EXCERPTED DATA -
▬▬▬▬▬▬

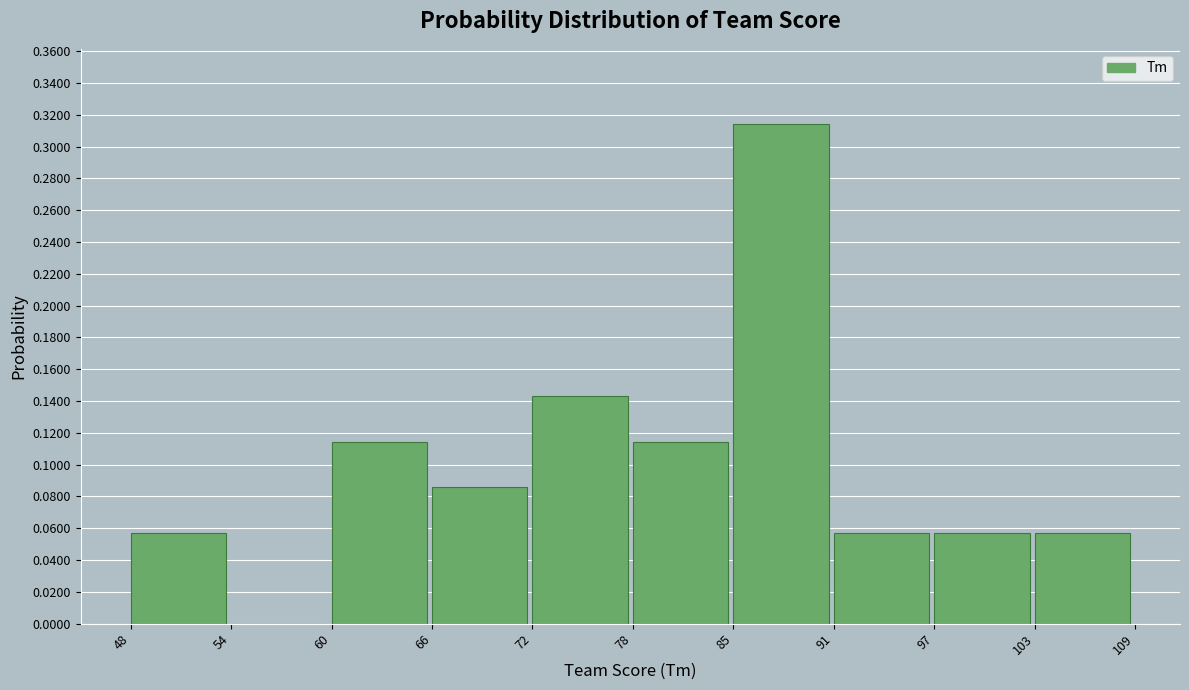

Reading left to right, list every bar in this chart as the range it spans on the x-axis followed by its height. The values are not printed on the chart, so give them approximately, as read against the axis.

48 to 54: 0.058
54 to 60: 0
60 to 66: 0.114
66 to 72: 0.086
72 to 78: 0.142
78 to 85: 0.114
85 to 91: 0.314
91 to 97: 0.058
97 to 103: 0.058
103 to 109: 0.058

▬▬▬▬▬▬

PROBLEM DESCRIPTION -
Please reproduce the entries above word for word, leaving out the pictures.

COMPLETED EXERCISE -
Reading left to right, list every bar in this chart as the range it spans on the x-axis followed by its height. The values are not printed on the chart, so give them approximately, as read against the axis.

48 to 54: 0.058
54 to 60: 0
60 to 66: 0.114
66 to 72: 0.086
72 to 78: 0.142
78 to 85: 0.114
85 to 91: 0.314
91 to 97: 0.058
97 to 103: 0.058
103 to 109: 0.058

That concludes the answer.